## [Exercise directions]
In the answer, every entry must appear exactly as given.

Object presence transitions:
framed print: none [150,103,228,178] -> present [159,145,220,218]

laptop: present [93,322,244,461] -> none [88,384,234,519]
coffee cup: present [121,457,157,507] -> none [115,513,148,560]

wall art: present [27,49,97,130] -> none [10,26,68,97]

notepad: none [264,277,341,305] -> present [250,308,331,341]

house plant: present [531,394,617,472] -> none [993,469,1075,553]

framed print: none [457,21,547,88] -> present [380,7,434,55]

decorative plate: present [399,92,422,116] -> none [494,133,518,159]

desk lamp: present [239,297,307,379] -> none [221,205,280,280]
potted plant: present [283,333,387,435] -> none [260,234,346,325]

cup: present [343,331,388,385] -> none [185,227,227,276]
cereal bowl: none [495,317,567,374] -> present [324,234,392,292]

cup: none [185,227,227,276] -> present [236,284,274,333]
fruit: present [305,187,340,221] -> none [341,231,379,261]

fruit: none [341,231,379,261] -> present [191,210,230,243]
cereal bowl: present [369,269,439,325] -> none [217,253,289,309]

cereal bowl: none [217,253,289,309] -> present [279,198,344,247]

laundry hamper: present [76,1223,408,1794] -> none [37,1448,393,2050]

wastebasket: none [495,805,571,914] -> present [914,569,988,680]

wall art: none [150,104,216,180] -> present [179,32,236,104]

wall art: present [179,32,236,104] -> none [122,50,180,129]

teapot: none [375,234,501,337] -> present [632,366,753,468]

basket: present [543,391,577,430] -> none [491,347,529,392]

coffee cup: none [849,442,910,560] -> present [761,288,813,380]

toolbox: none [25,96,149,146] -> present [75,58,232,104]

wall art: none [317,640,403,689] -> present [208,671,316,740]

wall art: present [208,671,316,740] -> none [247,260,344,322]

## [Solved exercise]
framed print: none [150,103,228,178] -> present [159,145,220,218]

laptop: present [93,322,244,461] -> none [88,384,234,519]
coffee cup: present [121,457,157,507] -> none [115,513,148,560]

wall art: present [27,49,97,130] -> none [10,26,68,97]

notepad: none [264,277,341,305] -> present [250,308,331,341]

house plant: present [531,394,617,472] -> none [993,469,1075,553]

framed print: none [457,21,547,88] -> present [380,7,434,55]

decorative plate: present [399,92,422,116] -> none [494,133,518,159]

desk lamp: present [239,297,307,379] -> none [221,205,280,280]
potted plant: present [283,333,387,435] -> none [260,234,346,325]

cup: present [343,331,388,385] -> none [185,227,227,276]
cereal bowl: none [495,317,567,374] -> present [324,234,392,292]

cup: none [185,227,227,276] -> present [236,284,274,333]
fruit: present [305,187,340,221] -> none [341,231,379,261]

fruit: none [341,231,379,261] -> present [191,210,230,243]
cereal bowl: present [369,269,439,325] -> none [217,253,289,309]

cereal bowl: none [217,253,289,309] -> present [279,198,344,247]

laundry hamper: present [76,1223,408,1794] -> none [37,1448,393,2050]

wastebasket: none [495,805,571,914] -> present [914,569,988,680]

wall art: none [150,104,216,180] -> present [179,32,236,104]

wall art: present [179,32,236,104] -> none [122,50,180,129]

teapot: none [375,234,501,337] -> present [632,366,753,468]

basket: present [543,391,577,430] -> none [491,347,529,392]

coffee cup: none [849,442,910,560] -> present [761,288,813,380]

toolbox: none [25,96,149,146] -> present [75,58,232,104]

wall art: none [317,640,403,689] -> present [208,671,316,740]

wall art: present [208,671,316,740] -> none [247,260,344,322]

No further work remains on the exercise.